Etre bénévole est enrichissant et Evelyne a beaucoup appris ces dernières années, elle rencontre également beaucoup de gens et sa surprise vient de la reconnaissance des centres sociaux associés au Lierre qui ont toujours besoin de gens de bonne volonté et ont parfois du mal à attirer les bénévoles comme elle et ses amies Cristina Delgado et Marysia Fassbender.


les trois amies et leurs collègues occupées à la cantine de la dernière fête de quartier.

mardi 3 novembre 2009

Monique Azegagh : de la difficulté de transmettre ses valeurs.




Monique Azegagh est « référente-famille » et coordinatrice au C.L.A.S, centre de loisirs et d'animation sociale de Guénange, dont la présidente est madame Siegwarth et la directrice madame Meunier et elle a bien voulu répondre à quelques questions sur que représente pour elle « la frontière » dans le cadre d’un film réalisé pour le festival du « Réel en vue »


tout près de Thionville, Guénange et son blason


Ce qui lui vient en premier à l’esprit c’est l’image de voisins entre eux qui vont se barricader en montant une jolie murette ou en mettant des haies partout pour bien montrer que c’est chacun pour soi.

Mais la frontière, c’est aussi celle des classes sociales. Quelqu’un sans argent pourrait exceller dans un domaine qui restera hors de portée d’un riche : en aura-t-il les moyens ? On est quand même à bout quand on ne comprend pas pourquoi on est si différent des autres : on ne l’accepte pas. Donc certains réagissent par la violence.

Vingt ou trente ans en arrière Monique aurait été plutôt révoltée. Maintenant, elle se dit que malheureusement, on est dans un monde où il faut avancer en essayant de ne pas se mettre de barrière.

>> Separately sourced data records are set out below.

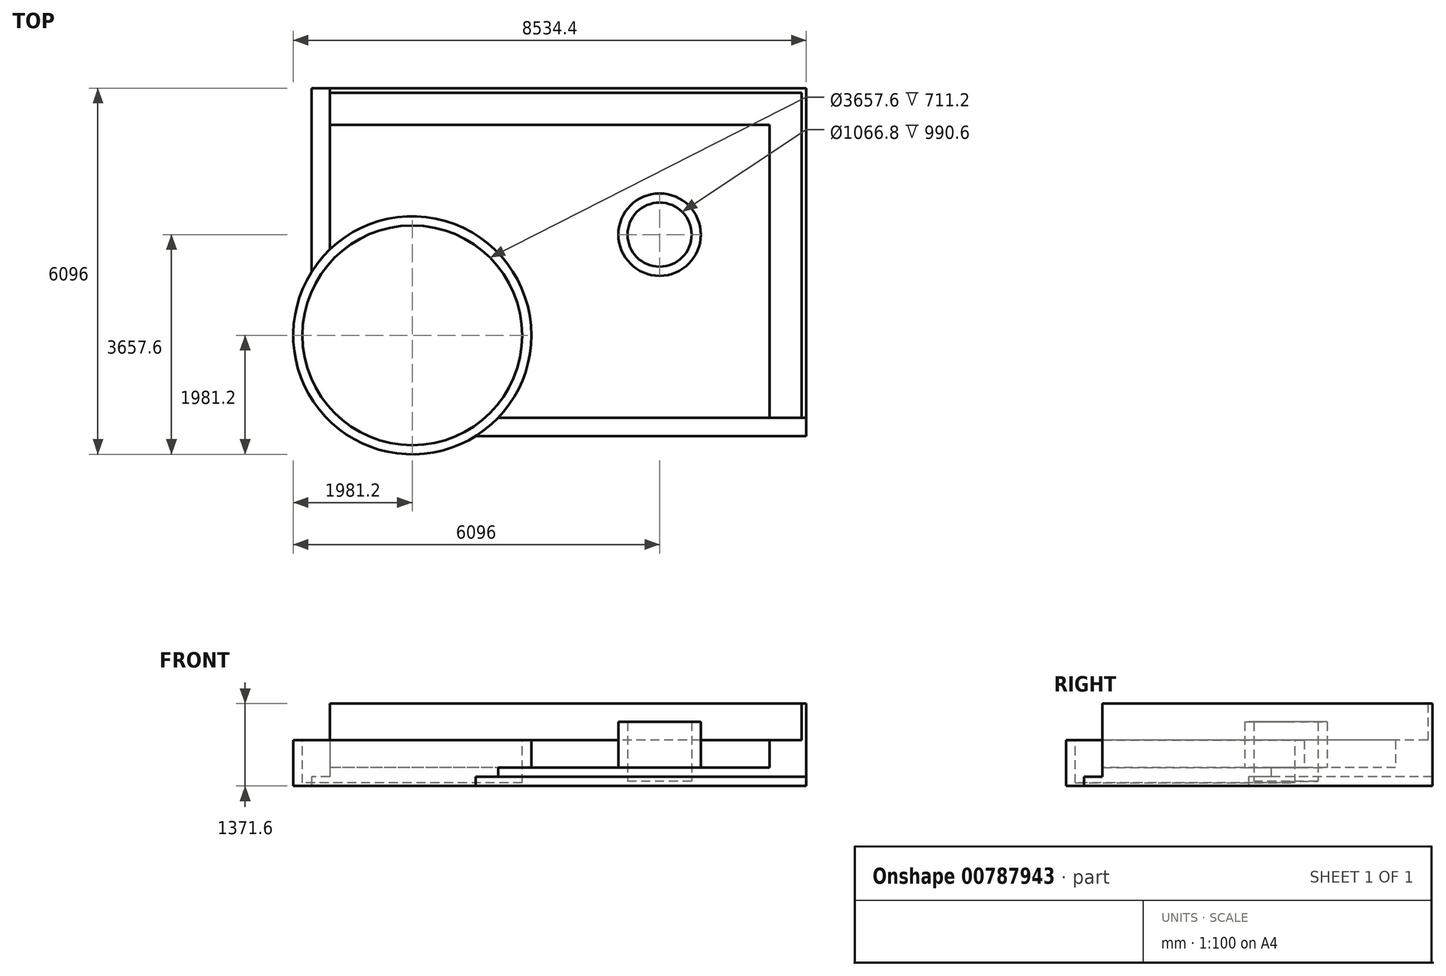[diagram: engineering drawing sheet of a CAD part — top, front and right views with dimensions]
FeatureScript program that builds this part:
annotation { "Feature Type Name" : "Feature", "Feature Type Description" : "" }
export const myFeature = defineFeature(function(context is Context, id is Id, definition is map)
    precondition{}
    {
        {
            var Q0;
            Q0=qCreatedBy(makeId("Top.planeOp"),FACE);
            var sketch = newSketch(context, id + "F0", { "sketchPlane" : qUnion([Q0])});
            skLineSegment(sketch, "E0.bottom", {"start": v(-3048, 2438.4) * mm, "end": v(4876.8, 2438.4) * mm});
            skLineSegment(sketch, "E0.left", {"start": v(-3048, 2438.4) * mm, "end": v(-3048, -304.8) * mm});
            skLineSegment(sketch, "E0.right", {"start": v(4876.8, 2438.4) * mm, "end": v(4876.8, -3048) * mm});
            skLineSegment(sketch, "E1", {"start": v(-3048, -304.8) * mm, "end": v(-304.8, -3048) * mm});
            skLineSegment(sketch, "E2", {"start": v(-304.8, -3048) * mm, "end": v(4876.8, -3048) * mm});
            skSolve(sketch);
        }
        {
            var Q0;
            Q0 = qSketchRegion(id + "F0", true);
            extrude(context, id + "F1", {"entities" : qUnion([Q0]), "depth" : 304.8 * mm, "offsetDistance" : 25.4 * mm});
        }
        {
            var Q0;
            Q0=makeQuery(id+"F1.opExtrude","CAP_FACE",FACE,{"disambiguationData":[OSD([sQuery(id+"F0.wireOp",EDGE,"E0.bottom"),sQuery(id+"F0.wireOp",EDGE,"E0.left"),sQuery(id+"F0.wireOp",EDGE,"E0.right"),sQuery(id+"F0.wireOp",EDGE,"E1"),sQuery(id+"F0.wireOp",EDGE,"E2")])],"isStart":false});
            var sketch = newSketch(context, id + "F2", { "sketchPlane" : qUnion([Q0])});
            skLineSegment(sketch, "E3.bottom", {"start": v(4876.8, 2438.4) * mm, "end": v(-3048, 2438.4) * mm});
            skLineSegment(sketch, "E3.top", {"start": v(4876.8, 1828.8) * mm, "end": v(-3048, 1828.8) * mm});
            skLineSegment(sketch, "E3.left", {"start": v(4876.8, 2438.4) * mm, "end": v(4876.8, 1828.8) * mm});
            skLineSegment(sketch, "E3.right", {"start": v(-3048, 2438.4) * mm, "end": v(-3048, 1828.8) * mm});
            skLineSegment(sketch, "E4.bottom", {"start": v(4876.8, 2438.4) * mm, "end": v(4267.2, 2438.4) * mm});
            skLineSegment(sketch, "E4.top", {"start": v(4876.8, -3048) * mm, "end": v(4267.2, -3048) * mm});
            skLineSegment(sketch, "E4.left", {"start": v(4876.8, 2438.4) * mm, "end": v(4876.8, -3048) * mm});
            skLineSegment(sketch, "E4.right", {"start": v(4267.2, 2438.4) * mm, "end": v(4267.2, -3048) * mm});
            skSolve(sketch);
        }
        {
            var Q0;
            Q0 = qSketchRegion(id + "F2", true);
            extrude(context, id + "F3", {"entities" : qUnion([Q0]), "operationType" : NewBodyOperationType.ADD, "depth" : 457.2 * mm, "offsetDistance" : 30.48 * mm});
        }
        {
            var Q0;
            Q0=makeQuery(id+"F3.opExtrude","CAP_FACE",FACE,{"disambiguationData":[OSD([sQuery(id+"F2.wireOp",EDGE,"E3.bottom"),sQuery(id+"F2.wireOp",EDGE,"E3.top"),sQuery(id+"F2.wireOp",EDGE,"E3.right"),sQuery(id+"F2.wireOp",EDGE,"E4.bottom"),sQuery(id+"F2.wireOp",EDGE,"E4.top"),sQuery(id+"F2.wireOp",EDGE,"E4.left"),sQuery(id+"F2.wireOp",EDGE,"E4.right")])],"isStart":false});
            var sketch = newSketch(context, id + "F4", { "sketchPlane" : qUnion([Q0])});
            skLineSegment(sketch, "E5.bottom", {"start": v(-3048, 2438.4) * mm, "end": v(4876.8, 2438.4) * mm});
            skLineSegment(sketch, "E5.top", {"start": v(-3048, 2362.2) * mm, "end": v(4876.8, 2362.2) * mm});
            skLineSegment(sketch, "E5.left", {"start": v(-3048, 2438.4) * mm, "end": v(-3048, 2362.2) * mm});
            skLineSegment(sketch, "E5.right", {"start": v(4876.8, 2438.4) * mm, "end": v(4876.8, 2362.2) * mm});
            skLineSegment(sketch, "E6.bottom", {"start": v(4876.8, 2438.4) * mm, "end": v(4800.6, 2438.4) * mm});
            skLineSegment(sketch, "E6.top", {"start": v(4876.8, -3048) * mm, "end": v(4800.6, -3048) * mm});
            skLineSegment(sketch, "E6.left", {"start": v(4876.8, 2438.4) * mm, "end": v(4876.8, -3048) * mm});
            skLineSegment(sketch, "E6.right", {"start": v(4800.6, 2438.4) * mm, "end": v(4800.6, -3048) * mm});
            skSolve(sketch);
        }
        {
            var Q0;
            Q0 = qSketchRegion(id + "F4", true);
            extrude(context, id + "F5", {"entities" : qUnion([Q0]), "operationType" : NewBodyOperationType.ADD, "depth" : 609.6 * mm, "offsetDistance" : 30.48 * mm});
        }
        {
            var Q0;
            Q0=qCreatedBy(makeId("Top.planeOp"),FACE);
            var sketch = newSketch(context, id + "F6", { "sketchPlane" : qUnion([Q0])});
            skLineSegment(sketch, "E7.bottom", {"start": v(-3048, 2438.4) * mm, "end": v(-3352.8, 2438.4) * mm});
            skLineSegment(sketch, "E7.top", {"start": v(-3048, -1100.66) * mm, "end": v(-3352.8, -1100.66) * mm});
            skLineSegment(sketch, "E7.left", {"start": v(-3048, 2438.4) * mm, "end": v(-3048, -1100.66) * mm});
            skLineSegment(sketch, "E7.right", {"start": v(-3352.8, 2438.4) * mm, "end": v(-3352.8, -1100.66) * mm});
            skLineSegment(sketch, "E8.bottom", {"start": v(4876.8, -3048) * mm, "end": v(-1355, -3048) * mm});
            skLineSegment(sketch, "E8.top", {"start": v(4876.8, -3352.8) * mm, "end": v(-1355, -3352.8) * mm});
            skLineSegment(sketch, "E8.left", {"start": v(4876.8, -3048) * mm, "end": v(4876.8, -3352.8) * mm});
            skLineSegment(sketch, "E8.right", {"start": v(-1355, -3048) * mm, "end": v(-1355, -3352.8) * mm});
            skSolve(sketch);
        }
        {
            var Q0;
            Q0=makeQuery(id+"F6.imprint","IMPRINT",FACE,{"disambiguationData":[TD([[makeQuery(id+"F6.imprint","IMPRINT",EDGE,{"derivedFrom":sQuery(id+"F6.wireOp",EDGE,"E7.bottom")}),1.0]])]});
            var Q1;
            Q1=makeQuery(id+"F6.imprint","IMPRINT",FACE,{"disambiguationData":[TD([[makeQuery(id+"F6.imprint","IMPRINT",EDGE,{"derivedFrom":sQuery(id+"F6.wireOp",EDGE,"E8.bottom")}),1.0]])]});
            extrude(context, id + "F7", {"entities" : qUnion([Q0, Q1]), "operationType" : NewBodyOperationType.ADD, "depth" : 152.4 * mm, "offsetDistance" : 30.48 * mm});
        }
        {
            var Q0;
            Q0=qCreatedBy(makeId("Top.planeOp"),FACE);
            var sketch = newSketch(context, id + "F8", { "sketchPlane" : qUnion([Q0])});
            skCircle(sketch, "E9", {"center": v(-1676.4, -1676.4) * mm, "radius": 1981.2 * mm});
            skSolve(sketch);
        }
        {
            var Q0;
            Q0 = qSketchRegion(id + "F8", true);
            extrude(context, id + "F9", {"entities" : qUnion([Q0]), "operationType" : NewBodyOperationType.REMOVE, "endBound" : BoundingType.THROUGH_ALL, "depth" : 30.48 * mm, "offsetDistance" : 30.48 * mm});
        }
        {
            var Q0;
            Q0=qCreatedBy(makeId("Top.planeOp"),FACE);
            var sketch = newSketch(context, id + "F10", { "sketchPlane" : qUnion([Q0])});
            skCircle(sketch, "E10", {"center": v(-1676.4, -1676.4) * mm, "radius": 1981.2 * mm});
            skSolve(sketch);
        }
        {
            var Q0;
            Q0 = qSketchRegion(id + "F10", true);
            extrude(context, id + "F11", {"entities" : qUnion([Q0]), "operationType" : NewBodyOperationType.ADD, "depth" : 762 * mm, "offsetDistance" : 30.48 * mm});
        }
        {
            var Q0;
            Q0=makeQuery(id+"F11.opExtrude","CAP_FACE",FACE,{"disambiguationData":[OSD([sQuery(id+"F10.wireOp",EDGE,"E10")])],"isStart":false});
            var sketch = newSketch(context, id + "F12", { "sketchPlane" : qUnion([Q0])});
            skCircle(sketch, "E11", {"center": v(-1676.4, -1676.4) * mm, "radius": 1828.8 * mm});
            skSolve(sketch);
        }
        {
            var Q0;
            Q0 = qSketchRegion(id + "F12", true);
            extrude(context, id + "F13", {"entities" : qUnion([Q0]), "operationType" : NewBodyOperationType.REMOVE, "oppositeDirection" : true, "depth" : 711.2 * mm, "offsetDistance" : 30.48 * mm});
        }
        {
            var Q0;
            Q0=makeQuery(id+"F1.opExtrude","CAP_FACE",FACE,{"disambiguationData":[OSD([sQuery(id+"F0.wireOp",EDGE,"E0.bottom"),sQuery(id+"F0.wireOp",EDGE,"E0.left"),sQuery(id+"F0.wireOp",EDGE,"E0.right"),sQuery(id+"F0.wireOp",EDGE,"E1"),sQuery(id+"F0.wireOp",EDGE,"E2")])],"isStart":false});
            var sketch = newSketch(context, id + "F14", { "sketchPlane" : qUnion([Q0])});
            skCircle(sketch, "E12", {"center": v(2438.4, 0) * mm, "radius": 685.8 * mm});
            skCircle(sketch, "E13", {"center": v(2438.4, 0) * mm, "radius": 533.4 * mm});
            skSolve(sketch);
        }
        {
            var Q0;
            Q0 = qSketchRegion(id + "F14", true);
            extrude(context, id + "F15", {"entities" : qUnion([Q0]), "operationType" : NewBodyOperationType.ADD, "depth" : 762 * mm, "offsetDistance" : 30.48 * mm});
        }
        {
            var Q0;
            Q0=makeQuery(id+"F15.boolean.opBoolean","SPLIT",FACE,{"disambiguationData":[TD([makeQuery(id+"F15.opExtrude","SWEPT_FACE",FACE,{"disambiguationData":[OSD([sQuery(id+"F14.wireOp",EDGE,"E13")])]})])],"derivedFrom":makeQuery(id+"F1.opExtrude","CAP_FACE",FACE,{"disambiguationData":[OSD([sQuery(id+"F0.wireOp",EDGE,"E0.bottom"),sQuery(id+"F0.wireOp",EDGE,"E0.left"),sQuery(id+"F0.wireOp",EDGE,"E0.right"),sQuery(id+"F0.wireOp",EDGE,"E1"),sQuery(id+"F0.wireOp",EDGE,"E2")])],"isStart":false})});
            var sketch = newSketch(context, id + "F16", { "sketchPlane" : qUnion([Q0])});
            skCircle(sketch, "E14", {"center": v(2438.4, 0) * mm, "radius": 533.4 * mm});
            skSolve(sketch);
        }
        {
            var Q0;
            Q0 = qSketchRegion(id + "F16", true);
            extrude(context, id + "F17", {"entities" : qUnion([Q0]), "operationType" : NewBodyOperationType.REMOVE, "oppositeDirection" : true, "depth" : 228.6 * mm, "offsetDistance" : 30.48 * mm});
        }
    });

Il faut essayer de trouver et de prendre le meilleur de chacun parce qu’il y a du bon chez tout le monde.

Devant l’injustice, elle a plus de retenue qu’avant, elle ne va pas exploser mais plutôt essayer de comprendre. Si c’est dans son entourage, elle discute avec la personne pour tenter de lui montrer une autre façon d’agir : le fait de discuter fait avancer les choses. Monique aime bien écouter, cela lui apporte et lui apprend beaucoup. Et c’est de manque de dialogue et d’écoute que souffrent les gens.

Parfois dans son travail quotidien elle se demande « ils cherchent quoi » et pourquoi les gens sont-ils si pressés?

C’est tout petit qu’il faut apprendre à vivre ensemble : à l’école, au club de sport, partout, un simple bonjour, un merci, un sourire, effacent les barrières. Monique a grandi avec les valeurs que lui ont inculqué ses parents et ses grands-parents : il faut les perpétuer pour ne pas les oublier.

Elle se souvient de sa jeunesse et des distractions simples qu’elle partageait avec ses amies et elle a peur que les nouvelles générations aient peu à partager entre l’internet et les jeux informatiques. Elle se demande aussi si elle ne se met pas elle-même inconsciemment des barrières en se raccrochant à des valeurs qui la rassurent. Peut-être qu’à leur manière les enfants d’aujourd’hui bannissent les frontières car il y aura toujours des générations de révoltés.

Elle a quitté l’adolescence et c’est leur vie à eux dont il s’agit. Mais elle n’aime pas voir les gens malheureux autour d’elle, elle ne veut pas les voir gâcher leur vie. Car c’est eux qui devront s’occuper des plus âgés bientôt. Et sans se voiler la face, il faut constater la frontière qui sépare de plus en plus les générations d‘aujourd’hui et les personnes âgées.

Encore une fois, si on n’inculque pas à l’enfant dès le début des valeurs de tolérance et de respect des plus anciens, il grandit dans le manque de ses origines et de son passé. Il vit, il travaille, il a quelques amis et s’offre quelques loisirs mais il n’a plus envie de s’embarrasser de toutes ces notions banalisées à ses yeux.


l'équipe de tournage du "réel en vue" quitte les locaux où est hébergé le CLAS de Guénange.